New sub-analysis data presented showed the reduction in risk for hospitalisation for heart failure or cardiovascular death with Jardiance (empagliflozin) compared with placebo when added to standard of care in patients with type 2 diabetes (T2D) at high risk of cardiovascular (CV) events was consistent across all sub-groups analysed, including those who had heart failure at baseline and those who did not. These results were presented on behalf of Boehringer Ingelheim Pharmaceuticals, Inc. (BIPI) and Eli Lilly and Company at the 2015 scientific sessions of the American Heart Association in Orlando, Florida. The data were part of a pre-specified analysis of secondary endpoints of the landmark EMPA-REG OUTCOME trial.
"Cardiovascular disease, including heart failure, is the leading cause of death associated with diabetes," said Silvio Inzucchi, M.D., professor of medicine, Yale School of Medicine.
"People with diabetes are two- to three-times more likely to develop heart failure than those individuals without diabetes.
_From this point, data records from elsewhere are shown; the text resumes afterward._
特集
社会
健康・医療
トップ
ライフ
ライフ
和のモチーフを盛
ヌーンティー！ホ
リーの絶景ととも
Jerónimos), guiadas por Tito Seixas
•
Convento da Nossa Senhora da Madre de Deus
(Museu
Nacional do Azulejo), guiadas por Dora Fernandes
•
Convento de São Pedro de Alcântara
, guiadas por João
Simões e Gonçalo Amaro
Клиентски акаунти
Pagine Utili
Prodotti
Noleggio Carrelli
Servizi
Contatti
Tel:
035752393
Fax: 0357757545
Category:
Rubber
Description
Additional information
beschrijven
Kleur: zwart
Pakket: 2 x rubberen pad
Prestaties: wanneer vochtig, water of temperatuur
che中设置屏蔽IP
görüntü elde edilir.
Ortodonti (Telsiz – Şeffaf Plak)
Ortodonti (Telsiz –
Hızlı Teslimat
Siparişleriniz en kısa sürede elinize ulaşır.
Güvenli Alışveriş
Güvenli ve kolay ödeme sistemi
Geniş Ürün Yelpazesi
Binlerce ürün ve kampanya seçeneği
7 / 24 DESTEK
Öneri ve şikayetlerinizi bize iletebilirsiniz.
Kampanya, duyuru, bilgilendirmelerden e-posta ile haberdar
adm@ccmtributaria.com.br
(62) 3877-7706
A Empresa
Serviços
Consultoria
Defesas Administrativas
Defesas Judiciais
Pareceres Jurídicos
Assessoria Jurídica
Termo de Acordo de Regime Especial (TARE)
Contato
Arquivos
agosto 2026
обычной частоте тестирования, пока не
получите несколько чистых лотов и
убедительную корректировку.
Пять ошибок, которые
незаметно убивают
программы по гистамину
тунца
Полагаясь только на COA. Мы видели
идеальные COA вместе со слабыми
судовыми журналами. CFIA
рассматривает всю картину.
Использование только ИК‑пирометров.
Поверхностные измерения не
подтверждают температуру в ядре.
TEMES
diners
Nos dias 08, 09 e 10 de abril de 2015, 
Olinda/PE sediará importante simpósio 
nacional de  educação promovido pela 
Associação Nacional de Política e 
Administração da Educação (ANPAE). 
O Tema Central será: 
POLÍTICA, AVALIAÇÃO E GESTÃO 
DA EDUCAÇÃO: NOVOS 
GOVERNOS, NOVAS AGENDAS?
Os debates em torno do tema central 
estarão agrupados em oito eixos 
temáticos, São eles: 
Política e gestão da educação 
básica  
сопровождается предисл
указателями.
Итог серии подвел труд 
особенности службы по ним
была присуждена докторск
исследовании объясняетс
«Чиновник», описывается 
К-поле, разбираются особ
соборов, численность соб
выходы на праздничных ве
We need treatments that can help reduce the high rates of heart failure—and the resulting hospitalisations and deaths—in this population."
New data also presented demonstrate Jardiance reduced the risk of the composite endpoint of rates of hospitalization for heart failure or death from heart failure by 39 per cent compared with placebo when added to standard of care in patients with T2D at high risk of CV events.
"To date, no glucose-lowering medication has been shown to reduce the risk of hospitalisation for heart failure or death from heart failure in a cardiovascular outcomes study," said Prof. Hans-Juergen Woerle, global vice president medicine, Boehringer Ingelheim.
"These results with Jardiance show the importance of continuing to advance research that will help our understanding of how to manage and mitigate the risk of cardiovascular disease in people with type 2 diabetes."
EMPA-REG OUTCOME was a long-term, multicenter, randomized, double-blind, placebo-controlled trial of more than 7,000 patients from 42 countries with T2D at high risk for CV events.
The study assessed the effect of Jardiance (10 mg or 25 mg once daily) added to standard of care compared with placebo added to standard of care. Standard of care was comprised of glucose-lowering agents and CV drugs (including for blood pressure and cholesterol). The primary endpoint was defined as time to first occurrence of CV death, non-fatal heart attack or non-fatal stroke.
Over a median of 3.1 years, Jardiance significantly reduced the risk of CV death, non-fatal heart attack or non-fatal stroke by 14 percent versus placebo. Risk of CV death was reduced by 38 per cent, with no significant difference in the risk of non-fatal heart attack or non-fatal stroke. Treatment with Jardiance also resulted in a 32 per cent reduced risk of all-cause mortality and a 35 percent reduced risk of hospitalisation for heart failure.
The overall safety profile of Jardiance was consistent with that of previous trials. The incidence of diabetic ketoacidosis was at or below 0.1 per cent and similar across all treatment groups.
Approximately 29 million Americans and an estimated 387 million people worldwide have type 1 or type 2 diabetes, and nearly 28 per cent of Americans with diabetes—totaling 8 million people—are undiagnosed. In the US, approximately 12 per cent of those aged 20 and older have diabetes. T2D is the most common type, accounting for an estimated 90 to 95 per cent of all diagnosed adult diabetes cases in the US. Diabetes is a chronic condition that occurs when the body either does not properly produce, or use, the hormone insulin.